You know trying to conceive can be a difficult time. It's exhausting and stressful and tiresome and sometimes fun. I know this for even women whose lady parts are perfectly fine. So, throw in some jacked up lady bits to the scenario, and magnify those above issues x1000 sans the fun part because it's all about test, medicine, timing, etc.
I took my first round of clomid while still on metformin this month. A few lovely ladies on twitter let me know to take the clomid at night. Oh, and I'm so glad I listened to them. I'm always cold. I wear a sweatshirt and jeans to the movies in August here in the South. I use a down comforter all year long. no joke. When I was taking this medicine, I would wake up in the middle of the night, and I was SO hot. Really hot. During the day, I felt okay. But I was still warmer than normal. I went to the movies with my MIL to see Frances Ha (post coming on that soon!) and I didn't even bother to put on the cardigan I'd brought to cover up my arms. That's a first for me people! It made me sweat in my sleep. Ick!
Now, I'm done with the clomid. I finished it about a week ago. Now, I'm just super thirsty, and I'm having some pelvic discomfort. The discomfort is really low, so the nurse isn't so sure it would be an ovarian cyst. Mostly because the way I describe it is that it's just discomfort. It's not even hurting to where I'd take advil. It kind of feels like a pulled muscle/that feeling when you've held your pee for too long. Yesterday, it kind of bothered me all day. Today, it is WAY better. She spoke with the doctor and said that this is due to the clomid. I could experience this and bloating til either General Krottendorfer aka Aunt Flow showed up or until I find out I'm pregnant.
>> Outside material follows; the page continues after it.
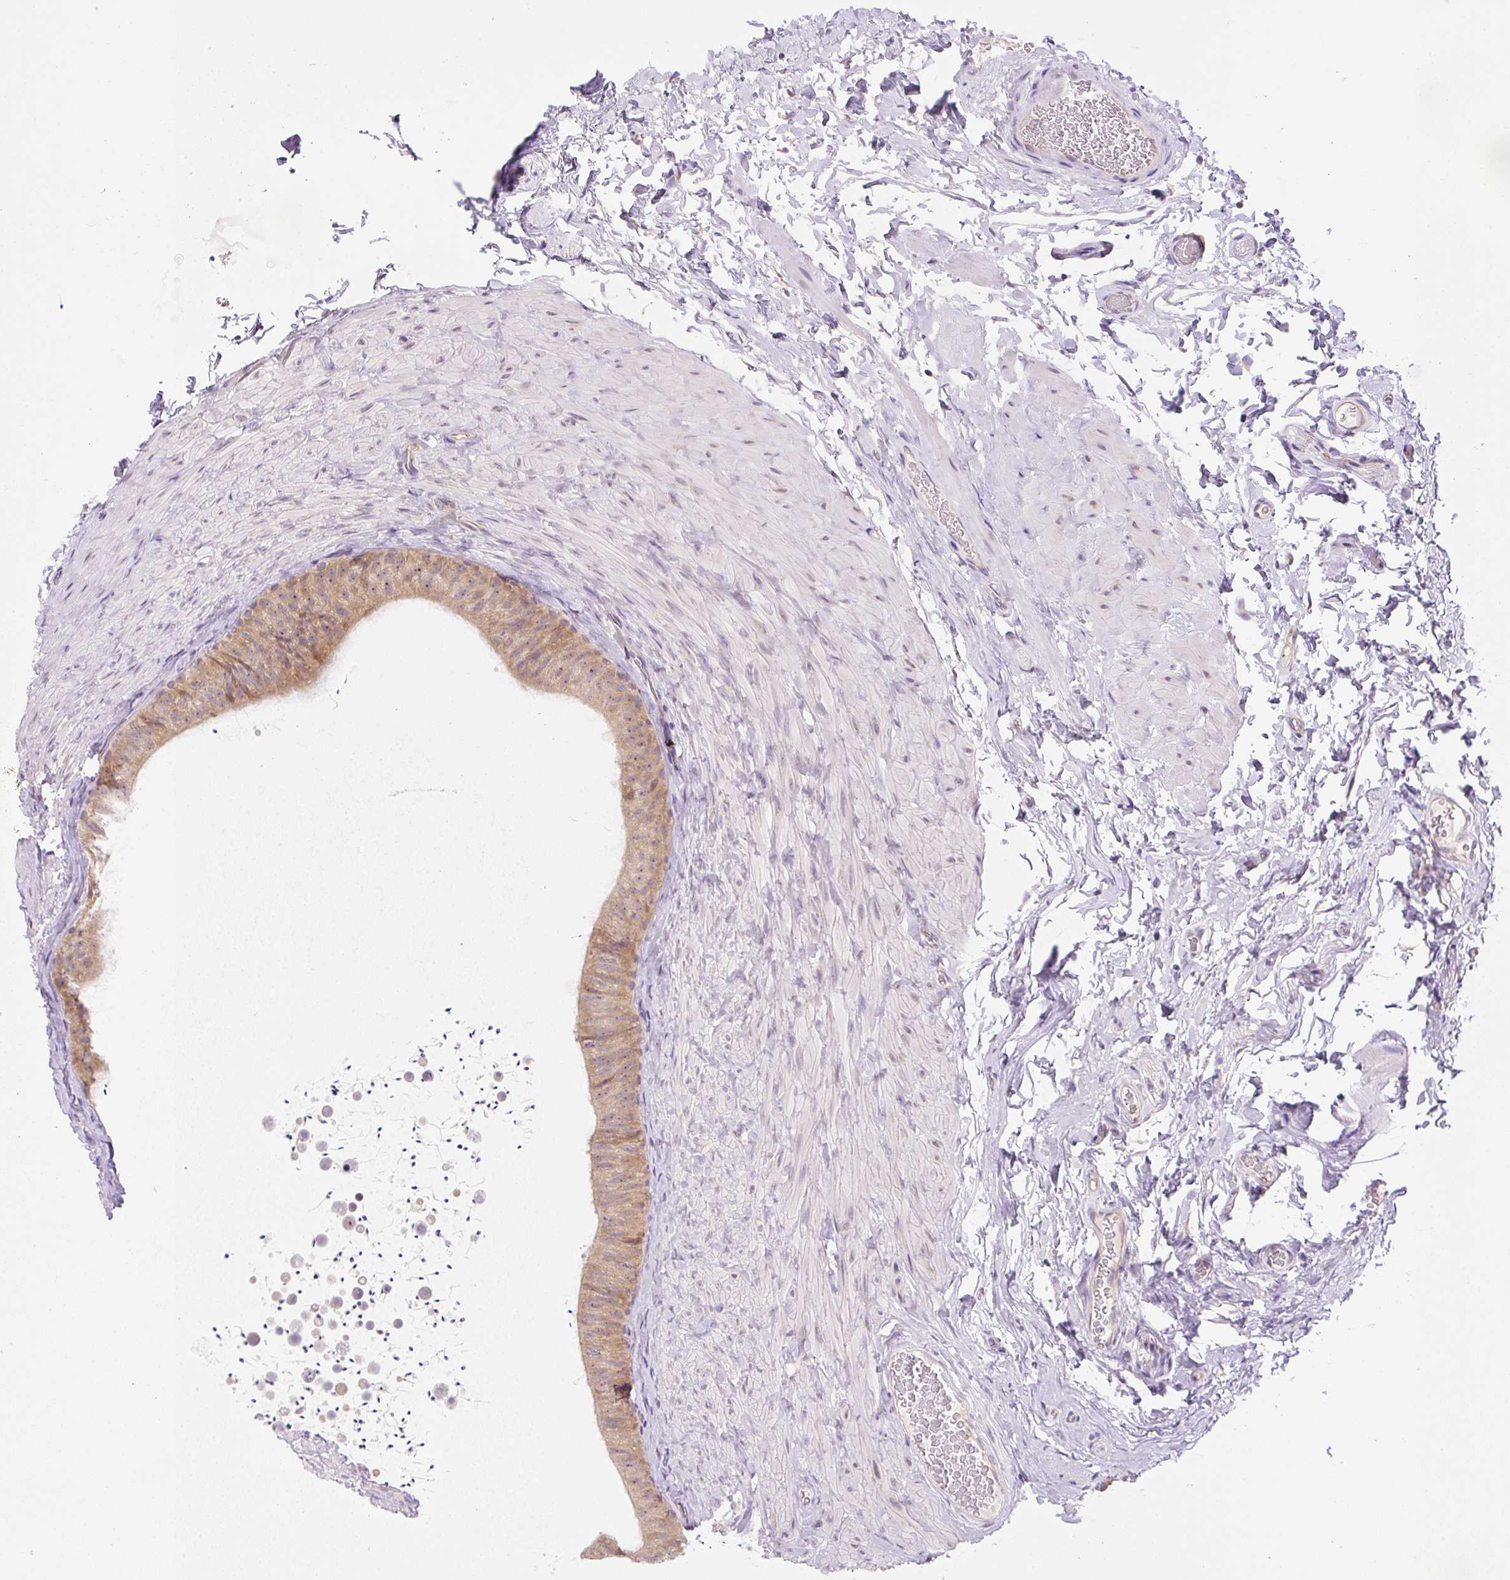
{"staining": {"intensity": "weak", "quantity": "25%-75%", "location": "cytoplasmic/membranous"}, "tissue": "epididymis", "cell_type": "Glandular cells", "image_type": "normal", "snomed": [{"axis": "morphology", "description": "Normal tissue, NOS"}, {"axis": "topography", "description": "Epididymis, spermatic cord, NOS"}, {"axis": "topography", "description": "Epididymis"}], "caption": "Epididymis stained for a protein (brown) shows weak cytoplasmic/membranous positive expression in about 25%-75% of glandular cells.", "gene": "RPL18A", "patient": {"sex": "male", "age": 31}}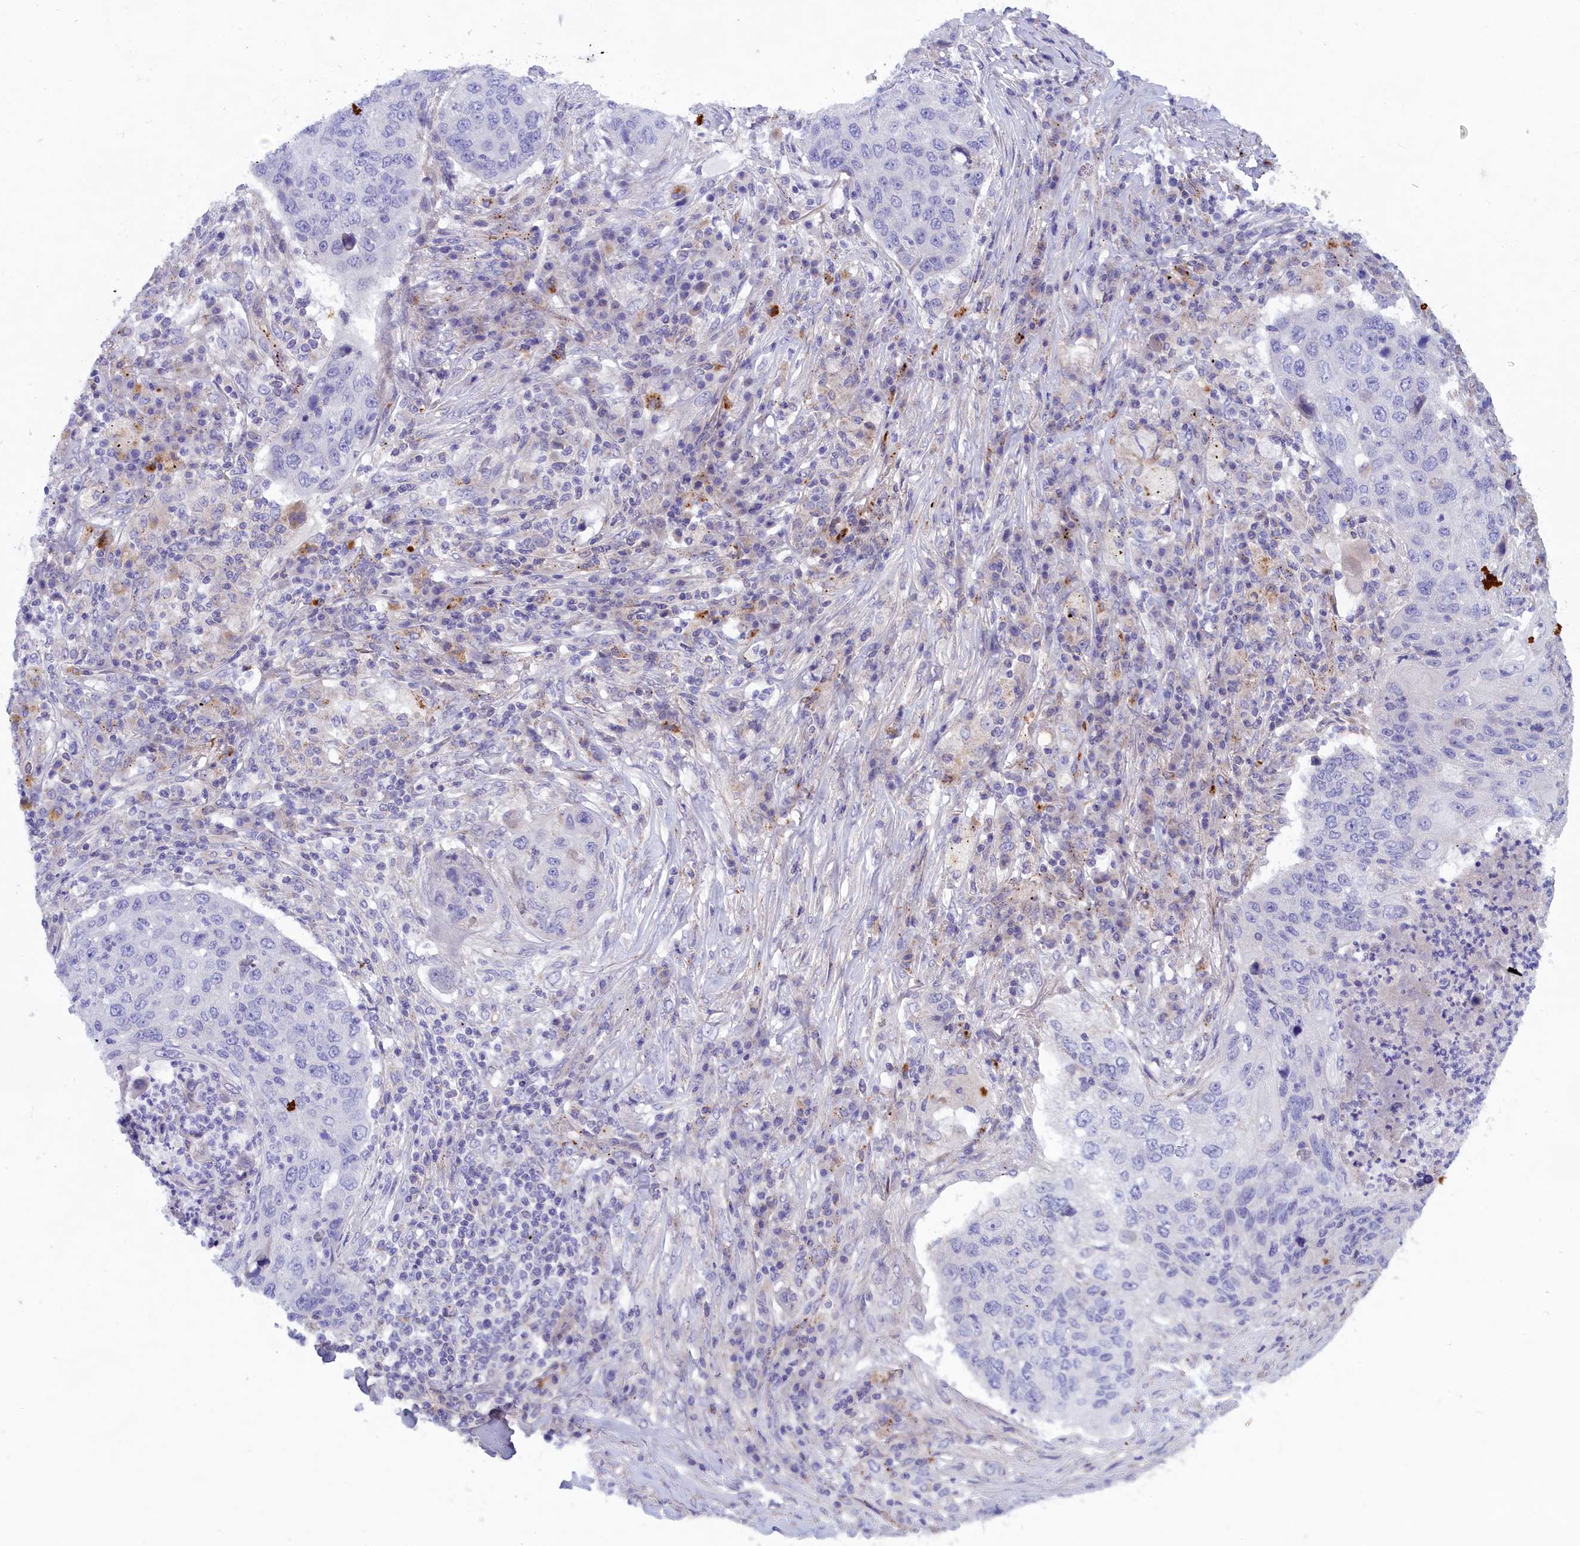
{"staining": {"intensity": "negative", "quantity": "none", "location": "none"}, "tissue": "lung cancer", "cell_type": "Tumor cells", "image_type": "cancer", "snomed": [{"axis": "morphology", "description": "Squamous cell carcinoma, NOS"}, {"axis": "topography", "description": "Lung"}], "caption": "A high-resolution image shows immunohistochemistry (IHC) staining of squamous cell carcinoma (lung), which shows no significant staining in tumor cells.", "gene": "WDR6", "patient": {"sex": "female", "age": 63}}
I guess I am writing this because hopefully one day we will have a baby, and I'll look back on these posts and know what I've subjected my body to these past 6 months and maybe more will have been worth it. I'm just trying to keep busy and not think about things too much. My family tree is coming along, and I think I have quite the knack for genealogy. Or maybe, I have just enthralled myself into doing so to keep my thoughts from getting the best of me. I am trying to stay positive while being realistic. I do not want to get my hopes up in the sense only to be served a dish of cold disappointment. So, for now, emotionally, that is where I'm at.
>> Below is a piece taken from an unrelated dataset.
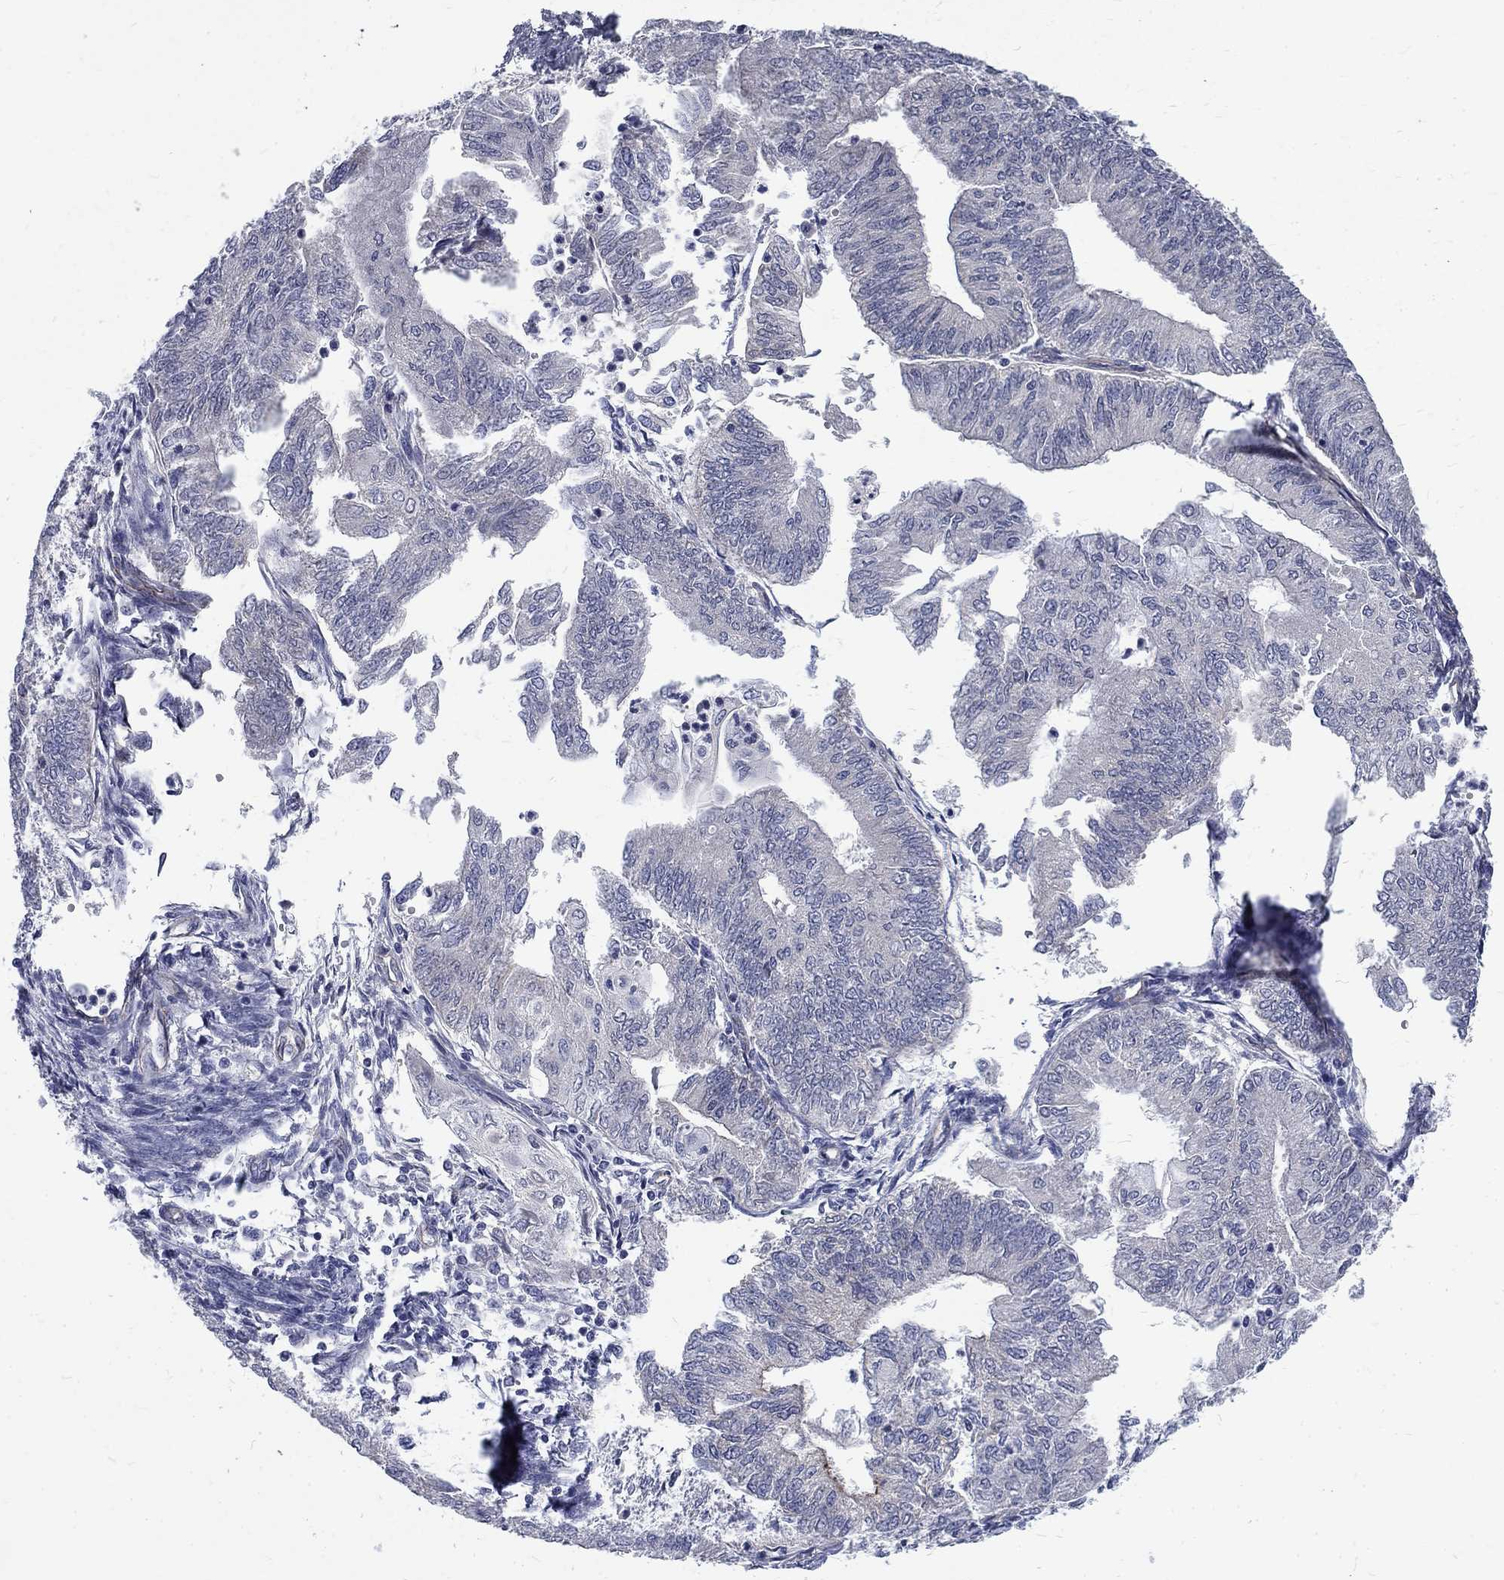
{"staining": {"intensity": "negative", "quantity": "none", "location": "none"}, "tissue": "endometrial cancer", "cell_type": "Tumor cells", "image_type": "cancer", "snomed": [{"axis": "morphology", "description": "Adenocarcinoma, NOS"}, {"axis": "topography", "description": "Endometrium"}], "caption": "Histopathology image shows no protein expression in tumor cells of endometrial cancer (adenocarcinoma) tissue. The staining was performed using DAB (3,3'-diaminobenzidine) to visualize the protein expression in brown, while the nuclei were stained in blue with hematoxylin (Magnification: 20x).", "gene": "PHKA1", "patient": {"sex": "female", "age": 59}}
I had a positive on my OPK on Tuesday. I will be going in for blood work on Monday to see if I ovulated and going to the obgyn on Tuesday to discuss the results. I really do hope I ovulated. If you are the type that prays, please add me to your list. Or whatever, deity you believe in, add me to your list. Even if I'm not pregnant this cycle, at least ovulation would give me hope in such a dark place. At least I would know there's a chance...a possibility.